Du moi, il n’y en a pas étendu, dès que « je » est étendu,

il est aussi livré aux autres".

Jean-Luc Nancy, Corpus

allée-venue

solo accompagné

Ressac constant,

paupière mobile du temps,

Ma peau, vêtement trop étroit pour retenir mon souffle

Pour prendre la mesure de ce qui vous amène.

Reflet  interrogé cherche une lumière sans faute.

De vous à moi pour qui

Sommes-nous là ?

(…)

Spasmes des contours.

De quoi est fait mon corps ?

 

Chair, os, sang, eau… et quoi d’autre ?

Mouvements empruntés, sourires appris, clichés, postures…

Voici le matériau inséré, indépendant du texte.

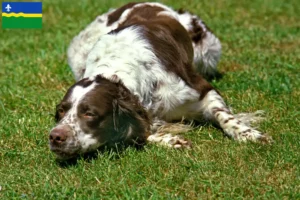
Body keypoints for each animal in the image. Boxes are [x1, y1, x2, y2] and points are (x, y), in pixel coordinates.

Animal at [48, 1, 270, 159]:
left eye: (90, 113)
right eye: (61, 110)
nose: (55, 136)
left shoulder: (201, 89)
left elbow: (223, 115)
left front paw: (248, 134)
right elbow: (142, 132)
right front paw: (172, 140)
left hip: (208, 48)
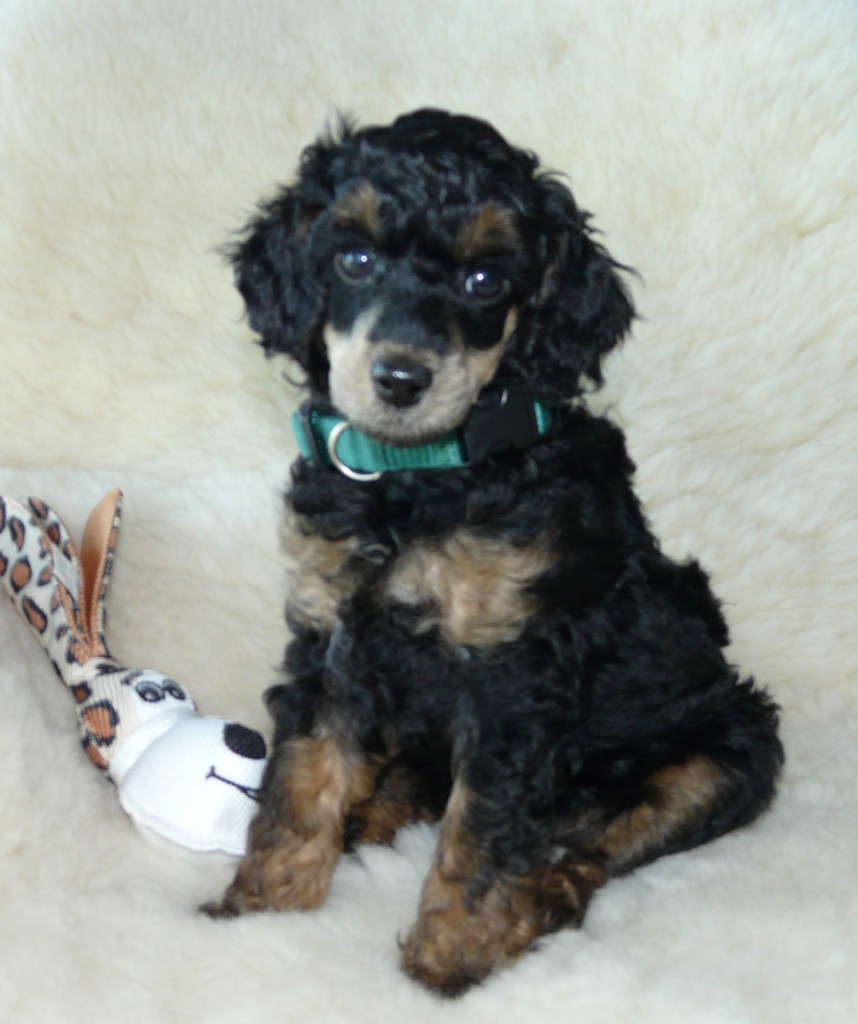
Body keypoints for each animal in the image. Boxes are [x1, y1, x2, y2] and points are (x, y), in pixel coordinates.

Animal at [203, 109, 783, 996]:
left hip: (731, 750)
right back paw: (369, 816)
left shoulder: (516, 677)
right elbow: (303, 780)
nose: (401, 378)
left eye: (484, 281)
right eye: (354, 258)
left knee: (595, 848)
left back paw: (535, 900)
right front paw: (264, 910)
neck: (420, 479)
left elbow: (480, 833)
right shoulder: (332, 637)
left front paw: (448, 960)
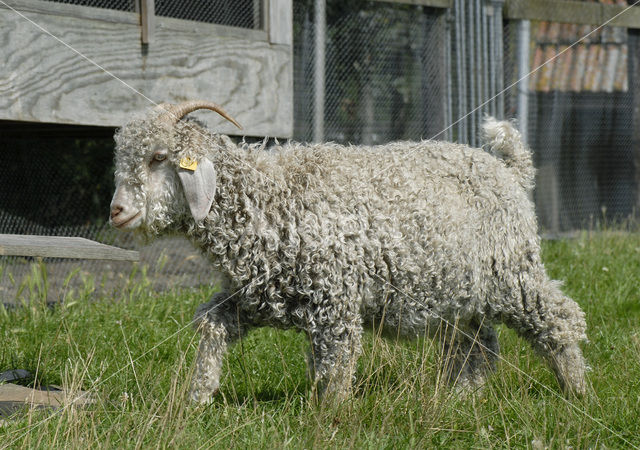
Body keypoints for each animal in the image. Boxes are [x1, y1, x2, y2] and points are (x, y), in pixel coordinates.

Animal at [109, 101, 584, 400]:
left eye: (158, 157)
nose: (117, 210)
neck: (267, 197)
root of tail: (509, 169)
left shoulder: (334, 302)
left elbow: (335, 365)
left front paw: (329, 419)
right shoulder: (257, 296)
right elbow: (212, 324)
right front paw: (197, 397)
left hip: (512, 272)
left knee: (559, 319)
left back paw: (577, 394)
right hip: (460, 291)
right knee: (477, 344)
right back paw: (462, 399)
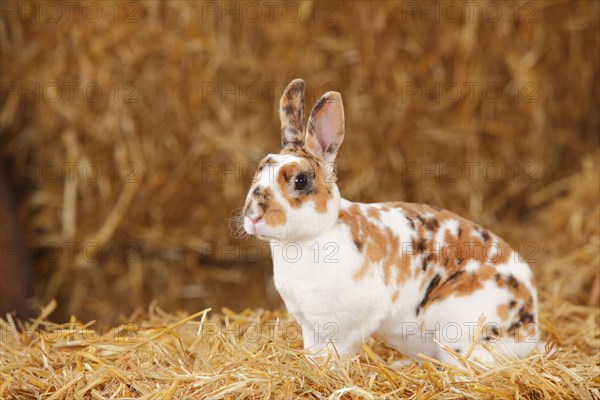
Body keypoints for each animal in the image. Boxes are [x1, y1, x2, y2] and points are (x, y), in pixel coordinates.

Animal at [241, 78, 540, 366]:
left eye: (300, 180)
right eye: (260, 170)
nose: (252, 215)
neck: (311, 237)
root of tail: (529, 329)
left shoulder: (349, 324)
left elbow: (336, 355)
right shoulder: (310, 326)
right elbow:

Et vos idées projetées sur moi qui m’habillent, déshabillant votre voisin : je suis foule, reflet mouvant.

 

Mais pour finir, entre vous et moi,

entre ce que je suis et ce que je donne à voir,

rien d’autre que ma peau.

Ma peau : vêtement trop étroit,

lieu d'événement et champ de bataille.

 

J’interroge cette enveloppe, la forme qui m’est donnée, en sonde les limites et la laisse traverser par ce qui se trame dessous et lutte contre, tout contre : désaccordé, déchiré, impuissant, anormal, pathétique, inadapté, informe.

À la fois multiple, urgent et insaisissable.